* Directions for this task *
Where a line holds the word "that", copy it from the records.

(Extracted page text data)
---*---
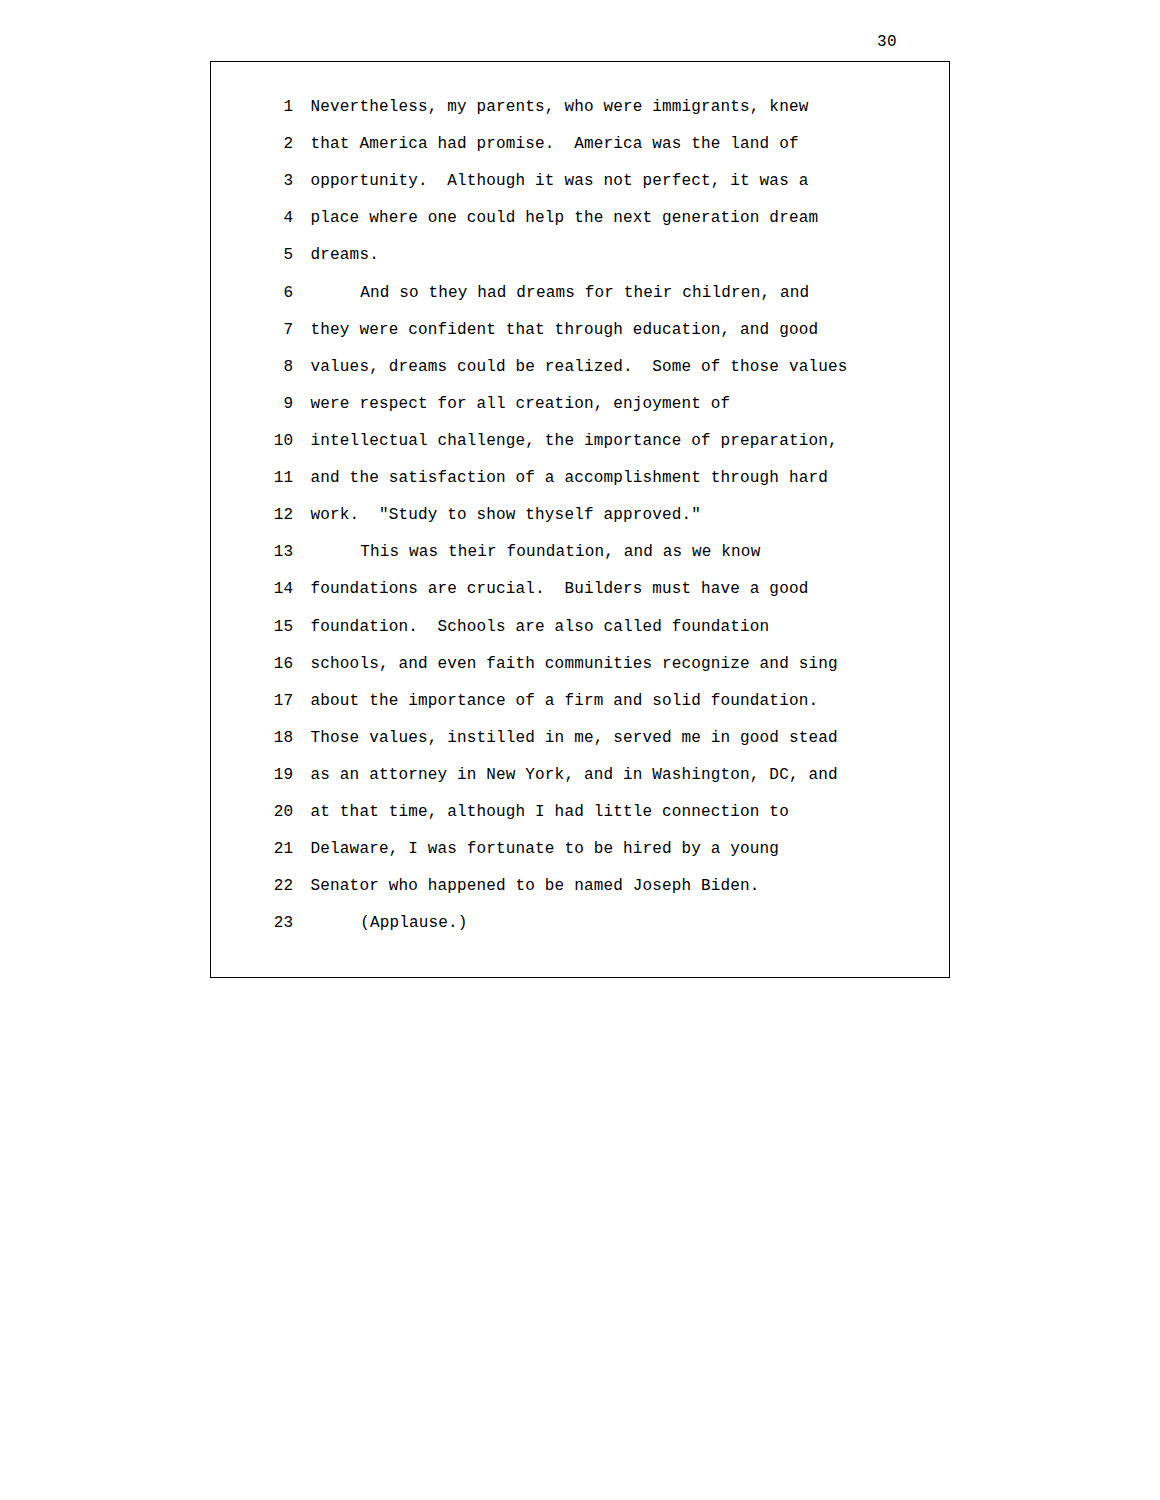30
| 1 | Nevertheless, my parents, who were immigrants, knew |
| 2 | that America had promise. America was the land of |
| 3 | opportunity. Although it was not perfect, it was a |
| 4 | place where one could help the next generation dream |
| 5 | dreams. |
| 6 | And so they had dreams for their children, and |
| 7 | they were confident that through education, and good |
| 8 | values, dreams could be realized. Some of those values |
| 9 | were respect for all creation, enjoyment of |
| 10 | intellectual challenge, the importance of preparation, |
| 11 | and the satisfaction of a accomplishment through hard |
| 12 | work. "Study to show thyself approved." |
| 13 | This was their foundation, and as we know |
| 14 | foundations are crucial. Builders must have a good |
| 15 | foundation. Schools are also called foundation |
| 16 | schools, and even faith communities recognize and sing |
| 17 | about the importance of a firm and solid foundation. |
| 18 | Those values, instilled in me, served me in good stead |
| 19 | as an attorney in New York, and in Washington, DC, and |
| 20 | at that time, although I had little connection to |
| 21 | Delaware, I was fortunate to be hired by a young |
| 22 | Senator who happened to be named Joseph Biden. |
| 23 | (Applause.) |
---*---
* Written response *
| 2 | that America had promise. America was the land of |
| 7 | they were confident that through education, and good |
| 20 | at that time, although I had little connection to |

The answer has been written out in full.